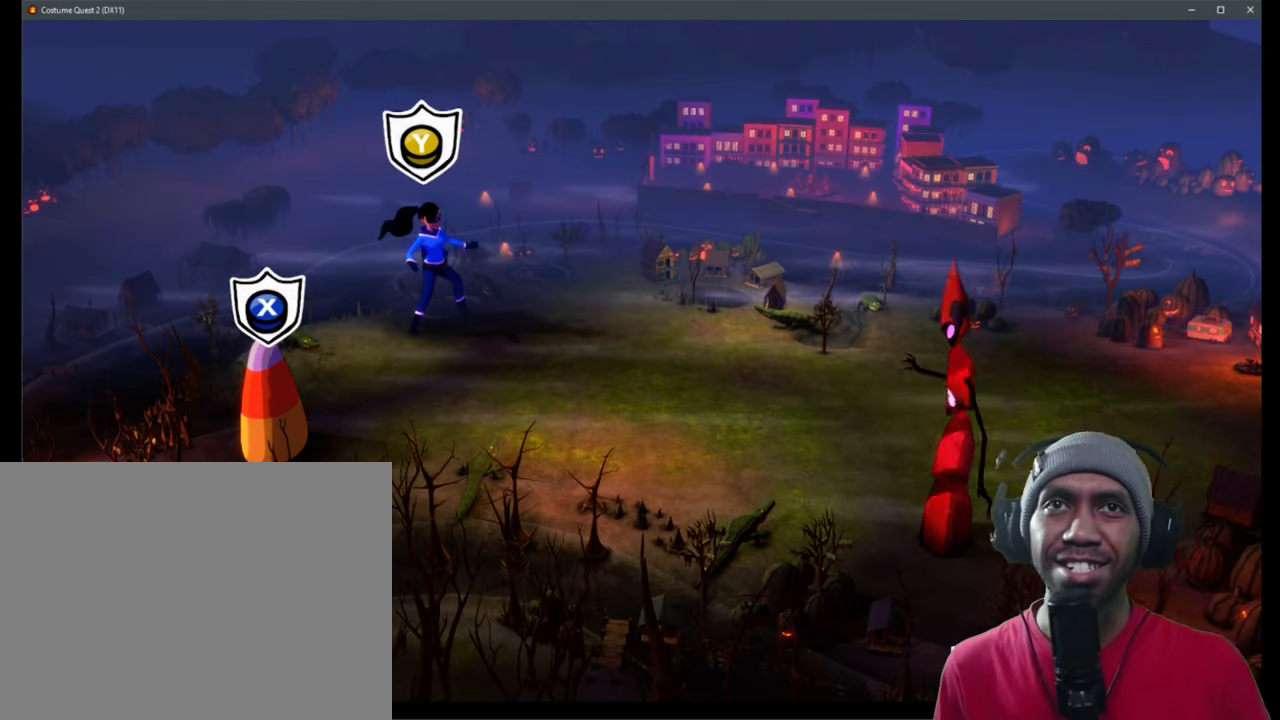
{"dt_ms": 500, "buttons": ["R2"], "left_stick": "center", "right_stick": "center", "events": []}
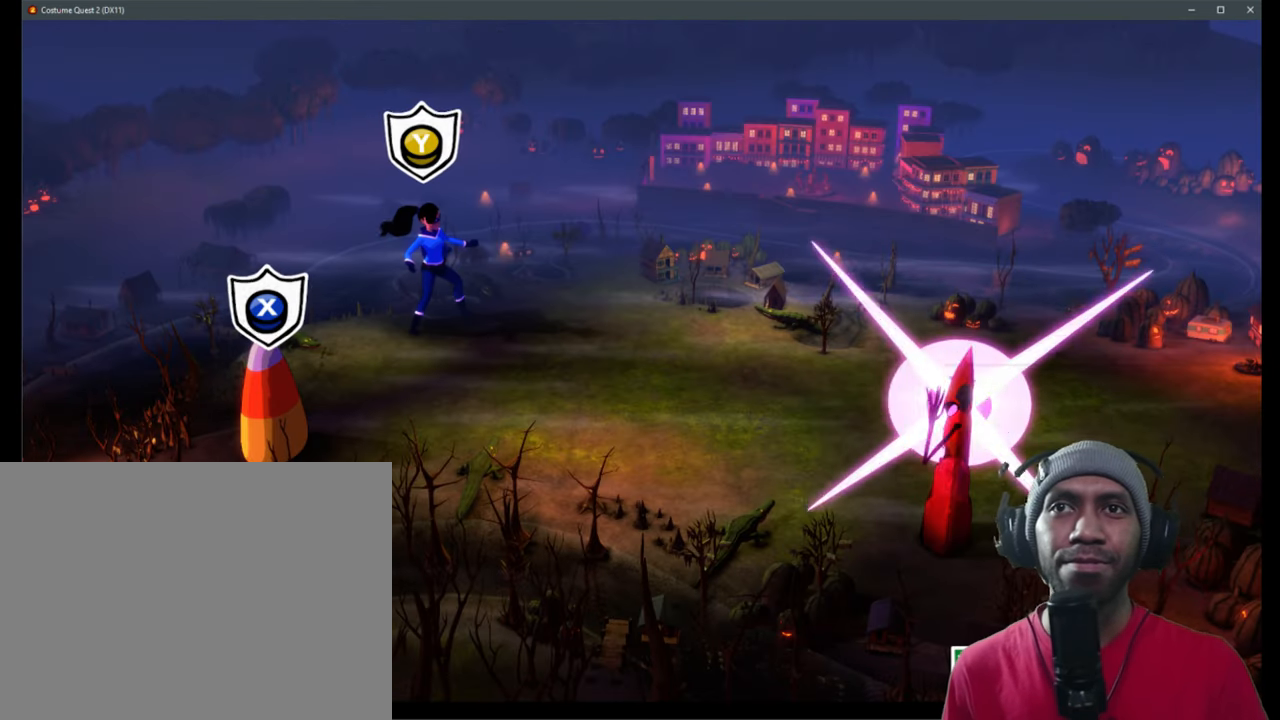
{"dt_ms": 500, "buttons": ["R2"], "left_stick": "center", "right_stick": "center", "events": []}
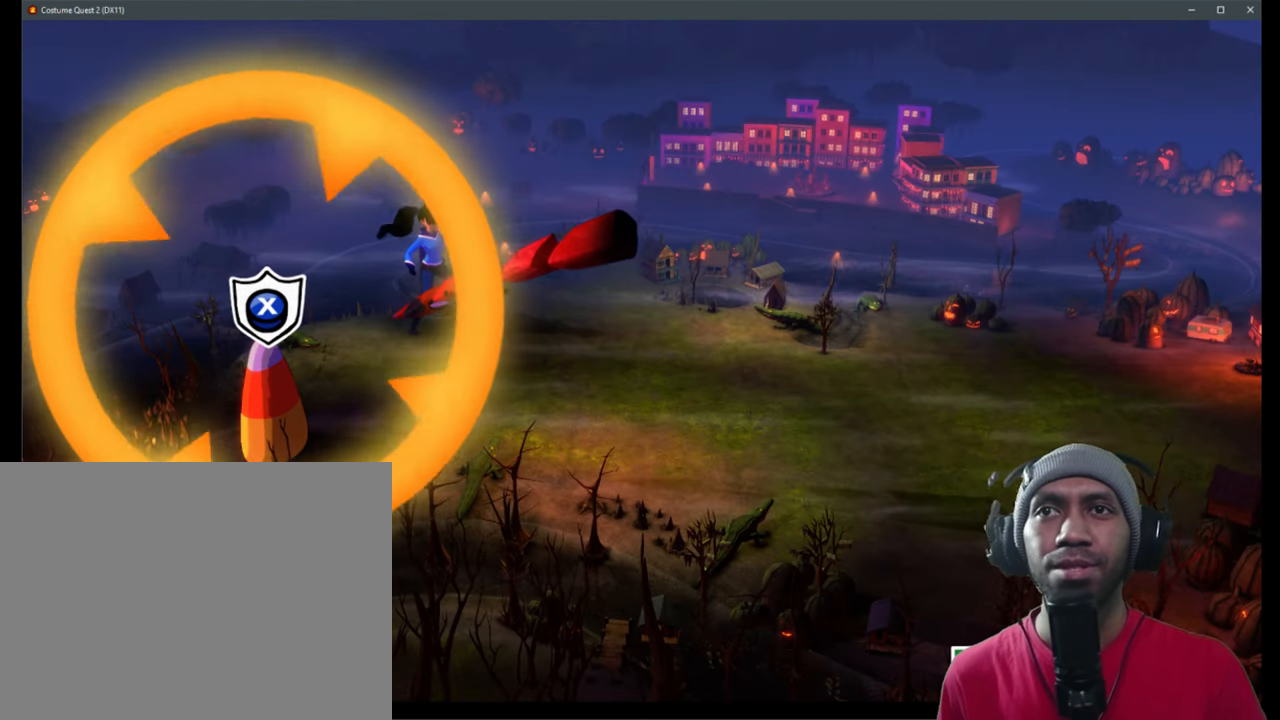
{"dt_ms": 500, "buttons": ["R2"], "left_stick": "center", "right_stick": "center", "events": []}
▬▬▬
**Exercise prompt**. Nothing but the pictures should be left out when the material above is copied.

**Completed exercise**.
{"dt_ms": 500, "buttons": ["R2"], "left_stick": "center", "right_stick": "center", "events": []}
{"dt_ms": 500, "buttons": ["R2"], "left_stick": "center", "right_stick": "center", "events": []}
{"dt_ms": 500, "buttons": ["R2"], "left_stick": "center", "right_stick": "center", "events": []}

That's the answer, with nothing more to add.